The use case here (for me, anyway) was when you have to update a patched file, and don't know which version of CiviCRM it came from to identify what was changed. But even then, I'd say git history is a more reliable tool, and replacing tokens at distribution time would mean that NO copied files match the git SHA of the file from that point in time, which is a net loss. (Now, you have a lot of noise if you try to diff your retrieved tarball against upstream core, for example, and you can't do the below as effectively.)
I've had to face that "when the heck did this get copied" problem before - and ended up using git SHAsums to find the "least different" file because a patched file had "relevant" code updated while the original "CiviCRM v1.2.3" comment is left as insignificant and becomes even more misleading.
All of this is to deal with poor developer process / documentation, which IMO is not a use case that compels CiviCRM to spray magic strings or tokens throughout the codebase - less is more, etc.
I'm personally on simplifying to reduce git-noise.

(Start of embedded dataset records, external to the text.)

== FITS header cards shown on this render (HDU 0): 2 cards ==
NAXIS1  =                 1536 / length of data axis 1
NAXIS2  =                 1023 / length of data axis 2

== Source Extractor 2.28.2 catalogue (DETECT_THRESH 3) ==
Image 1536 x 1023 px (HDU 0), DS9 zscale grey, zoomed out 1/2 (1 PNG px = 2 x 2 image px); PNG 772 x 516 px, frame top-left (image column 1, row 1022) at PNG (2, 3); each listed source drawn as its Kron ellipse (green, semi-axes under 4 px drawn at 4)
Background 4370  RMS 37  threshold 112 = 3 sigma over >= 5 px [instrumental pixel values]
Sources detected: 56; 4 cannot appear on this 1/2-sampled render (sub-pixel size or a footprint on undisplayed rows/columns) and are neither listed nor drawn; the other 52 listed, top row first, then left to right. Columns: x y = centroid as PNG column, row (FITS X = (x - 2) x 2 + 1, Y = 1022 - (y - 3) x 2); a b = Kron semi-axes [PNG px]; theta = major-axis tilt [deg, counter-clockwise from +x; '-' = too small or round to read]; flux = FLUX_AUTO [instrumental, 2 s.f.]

The full origins of the current blurb aren't clear. It must be based in some legal theory... I don't know what the theory is, but it seems like the matter isn't really well settled -- e.g. let's spot-check some files from projects which ought to have their shit together:
Angular - Copyright claim with brief license-reference (URL) but no version or year
Apache HTTPD - Copyright claim with verbose license-reference (but no version or year)
emacs - Copyright claim with verbose license-reference as well as year
Linux - Copyright claim with years. License-references are a bit thin. (Actually, there's a lot of variety on file-by-file basis...)
React - Copyright claim with brief license-reference (filename) but no version or year
To my eye, a majority of projects do provide a some copyright statement at the top of typical source-code files, and I think that serves a good communications purpose (e.g. reminding folks about the copyright/license regime, regardless of the journey that's led them to editing the file), but the use of version#s and years is variable, and the license references take different forms (license-name vs attached file vs URL vs SPDX-code vs full-text). IANAL, but I think a trimmed version like this would have good precedent (Angular/Google and React/Facebook), would reduce git-noise, and wouldn't make a major substantive change:
+--------------------------------------------------------------------+ | Copyright CiviCRM LLC. All rights reserved. | | | | Use of this source code is governed by the AGPL license with | | some permitted exceptions. For full license and copyright | | information, see https://civicrm.org/licensing | +--------------------------------------------------------------------+
NOTE: It'd be good to also get a //comment from @colemanw@josh on this change.
This seems like a softball question for the folks at Software Freedom Law Center, Software Freedom Conservance, or the Free Software Foundation. I pinged Steven Mahood on chat.c.o to get the FSF take.
Thanks @xurizaemon for raising this for discussion.
Everyone on the Agileware team votes for reducing git-noise to signal ratio. Thumbs-up to removing the boilerplate text which appears at the top of all files.